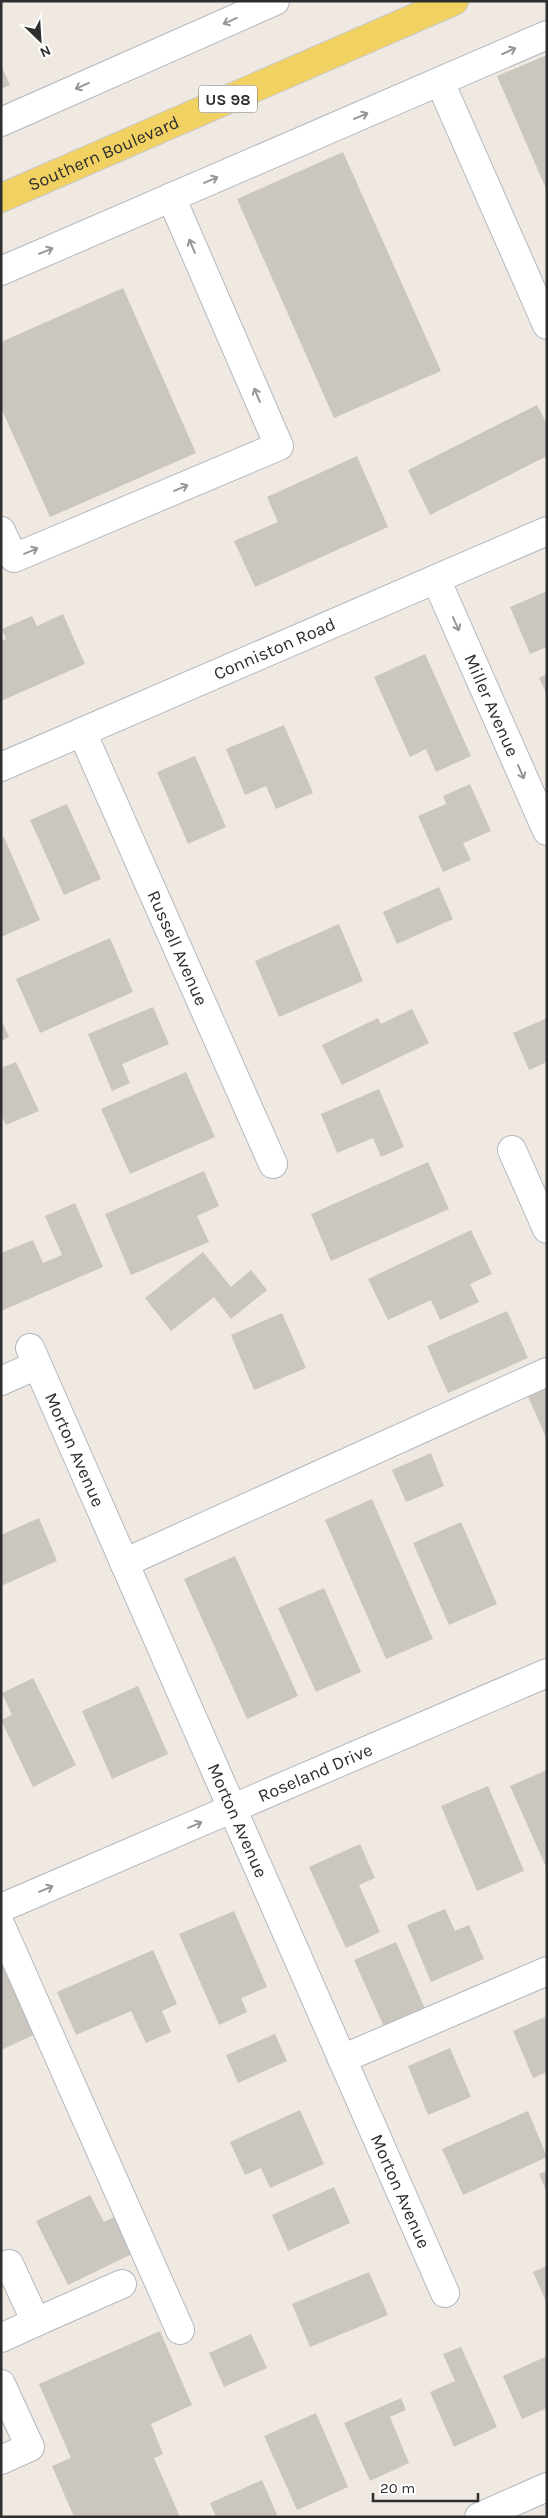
<svg xmlns="http://www.w3.org/2000/svg" width="548" height="2518" font-family="Karla,sans-serif">
<style>
.building{fill:#cbc7bf}
.lines{fill:none;stroke-linecap:round;stroke-linejoin:round}
.minor-casing{stroke:#b4b7c1;stroke-width:30}
.major-casing{stroke:#c9c9c9;stroke-width:30}
.minor{stroke:#fff;stroke-width:28}
.major{stroke:#f2d163;stroke-width:28}
.oneway{stroke:#969696}
.labels{text-anchor:middle;dominant-baseline:central;stroke-width:4;stroke-linejoin:round;paint-order:stroke}
.shield{fill:#fff;stroke:#6d6d6d;stroke-width:1}
.shield-label{font-size:16px;font-weight:bold;fill:#2e2e2e}
.street-label{font-size:18px;fill:#2e2e2e;stroke:#fff}
</style>
<rect width="100%" height="100%" fill="#efe9e1"/>
<path class="building" d="M547 55V191L497 76Z
M1 65 10 85 1 89Z
M343 152 441 371 334 418 237 199Z
M123 288 196 453 50 517 1 408V342Z
M537 405 547 424V456L430 515 408 470Z
M357 456 388 527 255 587 234 541 278 522 267 497Z
M547 591V647L530 654 510 607Z
M63 614 85 664 1 701V641L6 639 2 629 32 616 37 626Z
M425 654 471 756 436 772 426 749 410 757 374 677Z
M547 674V695L539 678Z
M284 725 313 793 276 809 266 786 245 795 226 749Z
M195 756 226 827 188 844 157 772Z
M470 784 491 831 463 843 471 860 443 872 418 816 446 804 443 796Z
M67 804 101 879 64 895 30 820Z
M4 837 40 920 1 937V838Z
M439 887 453 919 397 944 383 912Z
M339 924 363 981 279 1017 255 961Z
M110 938 133 992 40 1033 16 979Z
M153 1007 169 1044 122 1064 130 1083 112 1091 88 1034Z
M412 1009 429 1043 342 1085 322 1045 378 1018 381 1024Z
M547 1018V1062L529 1070 513 1033Z
M1 1019 9 1037 1 1041Z
M16 1062 39 1111 6 1125 1 1115V1068Z
M186 1072 215 1137 130 1174 101 1109Z
M379 1089 404 1147 381 1157 373 1138 337 1153 321 1114Z
M428 1162 449 1209 331 1261 311 1214Z
M204 1171 219 1206 197 1216 209 1242 131 1275 105 1214Z
M75 1203 103 1267 1 1311V1253L33 1240 43 1263 62 1255 45 1216Z
M471 1230 492 1274 470 1284 479 1302 440 1320 431 1300 388 1320 368 1279Z
M203 1252 231 1287 251 1270 267 1290 231 1319 214 1297 171 1331 145 1298Z
M507 1311 528 1358 448 1393 427 1346Z
M282 1313 306 1368 254 1390 231 1335Z
M547 1385V1440L527 1394Z
M431 1453 444 1486 406 1502 392 1470Z
M372 1499 433 1639 386 1659 325 1520Z
M39 1518 57 1561 1 1586V1535Z
M461 1522 497 1604 449 1625 413 1543Z
M235 1556 298 1696 247 1719 184 1579Z
M324 1588 361 1672 316 1692 278 1608Z
M33 1678 76 1765 33 1787 1 1720 12 1715 2 1693Z
M138 1686 168 1754 112 1779 82 1711Z
M547 1770V1869L510 1786Z
M488 1786 524 1871 477 1891 441 1806Z
M360 1844 375 1878 359 1885 380 1932 346 1948 309 1867Z
M445 1909 455 1931 469 1925 484 1959 431 1982 407 1925Z
M234 1911 267 1987 241 1998 247 2012 219 2025 179 1934Z
M396 1942 426 2011 385 2029 354 1960Z
M153 1950 177 2004 162 2011 171 2032 146 2043 131 2011 76 2035 57 1992Z
M7 1962 38 2033 1 2050V1964Z
M547 2016V2072L533 2078 513 2031Z
M275 2034 287 2061 238 2083 226 2055Z
M450 2048 471 2097 428 2115 408 2066Z
M300 2110 324 2164 270 2188 261 2168 245 2175 230 2142Z
M528 2111 547 2157 463 2195 442 2149Z
M547 2171V2193L539 2174Z
M334 2187 350 2223 288 2251 272 2215Z
M90 2195 104 2222 118 2215 136 2252 68 2285 36 2221Z
M547 2266V2304L533 2272Z
M369 2272 388 2315 310 2347 292 2304Z
M160 2331 192 2405 151 2424 163 2454 154 2458 180 2517H74L52 2466 71 2458 39 2384Z
M251 2334 267 2368 224 2387 209 2353Z
M461 2347 497 2427 454 2447 430 2392 455 2381 443 2354Z
M547 2356V2408L522 2419 503 2376Z
M401 2398 406 2410 390 2417 409 2463 370 2481 344 2423Z
M316 2413 348 2487 297 2510 264 2436Z
M262 2480 278 2517H216L210 2503Z"/>
<g class="lines">
<defs>
<g id="minor">
<path d="M440 82 547 325"/>
<path d="M1 122 275 1"/>
<path d="M1 271 547 35"/>
<path d="M1 531 14 558 279 446 171 197"/>
<path id="s1" d="M436 579 547 831"/>
<path id="s2" d="M82 732 273 1164"/>
<path id="s3" d="M1 767 547 531"/>
<path d="M512 1150 547 1229"/>
<path id="s4" d="M30 1348 445 2293"/>
<path d="M1 1381 37 1365"/>
<path d="M124 1563 547 1372"/>
<path id="s5" d="M1 1908 547 1673"/>
<path d="M1 1926 180 2330"/>
<path d="M342 2059 547 1971"/>
<path d="M1 2267 9 2264 36 2322 122 2284"/>
<path d="M1 2338 36 2322"/>
<path d="M1 2384 30 2447 1 2460"/>
<path d="M479 2517 547 2487"/>
</g>
<g id="major">
<path id="s6" d="M1 198 454 1"/>
</g>
</defs>
<use href="#minor" class="minor-casing"/>
<use href="#major" class="major-casing"/>
<use href="#minor" class="minor"/>
<use href="#major" class="major"/>
</g>
<defs><path id="oneway-shaft" d="M-6 0H5M1.5-3L5.5 0L1.5 3" fill="none" stroke-width="1.6" stroke-linecap="round" stroke-linejoin="round" transform="scale(1.25)"/></defs>
<g class="oneway">
<use href="#oneway-shaft" transform="translate(230 21) rotate(156)"/>
<use href="#oneway-shaft" transform="translate(509 51) rotate(-24)"/>
<use href="#oneway-shaft" transform="translate(82 86) rotate(156)"/>
<use href="#oneway-shaft" transform="translate(361 116) rotate(-23)"/>
<use href="#oneway-shaft" transform="translate(211 180) rotate(-23)"/>
<use href="#oneway-shaft" transform="translate(192 246) rotate(-113)"/>
<use href="#oneway-shaft" transform="translate(46 251) rotate(-23)"/>
<use href="#oneway-shaft" transform="translate(257 395) rotate(-113)"/>
<use href="#oneway-shaft" transform="translate(181 488) rotate(-23)"/>
<use href="#oneway-shaft" transform="translate(31 551) rotate(-23)"/>
<use href="#oneway-shaft" transform="translate(456 624) rotate(66)"/>
<use href="#oneway-shaft" transform="translate(521 772) rotate(66)"/>
<use href="#oneway-shaft" transform="translate(195 1825) rotate(-23)"/>
<use href="#oneway-shaft" transform="translate(46 1889) rotate(-23)"/>
</g>
<g class="labels">
<rect class="shield" x="199" y="85.5" width="58" height="27" rx="4"/>
<g class="shield-label">
<text x="228" y="99">US 98</text>
</g>
<g class="street-label">
<text stroke="none"><textPath href="#s6" startOffset="112">Southern Boulevard</textPath></text>
<text stroke="none"><textPath href="#s3" startOffset="298">Conniston Road</textPath></text>
<text stroke="none"><textPath href="#s1" startOffset="138">Miller Avenue</textPath></text>
<text stroke="none"><textPath href="#s2" startOffset="236">Russell Avenue</textPath></text>
<text stroke="none"><textPath href="#s4" startOffset="111">Morton Avenue</textPath></text>
<text stroke="none"><textPath href="#s5" startOffset="342">Roseland Drive</textPath></text>
<text stroke="none"><textPath href="#s4" startOffset="516">Morton Avenue</textPath></text>
<text stroke="none"><textPath href="#s4" startOffset="921">Morton Avenue</textPath></text>
</g>
</g>
<rect width="548" height="2518" fill="none" stroke="#2e2e2e" stroke-width="5"/>
<g transform="translate(40 40) rotate(155)" stroke="#ffffff" stroke-width="4" paint-order="stroke">
<path d="M0-4L9 19L0 12L-9 19Z" fill="#2e2e2e"/>
<text y="-8" font-size="14" font-weight="bold" text-anchor="middle" fill="#2e2e2e">N</text>
</g>
<path d="M373 2493v8h105v-8" fill="none" stroke="#2e2e2e" stroke-width="2.5"/>
<text x="380" y="2493" font-size="15" fill="#2e2e2e" stroke="#ffffff" stroke-width="4" paint-order="stroke">20 m</text>
</svg>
☆ ☆ ☆ ☆
Task instructions:
Note every line of the entries in which "round" appears, and copy it down.

Answer space:
.lines{fill:none;stroke-linecap:round;stroke-linejoin:round}
.labels{text-anchor:middle;dominant-baseline:central;stroke-width:4;stroke-linejoin:round;paint-order:stroke}
<defs><path id="oneway-shaft" d="M-6 0H5M1.5-3L5.5 0L1.5 3" fill="none" stroke-width="1.6" stroke-linecap="round" stroke-linejoin="round" transform="scale(1.25)"/></defs>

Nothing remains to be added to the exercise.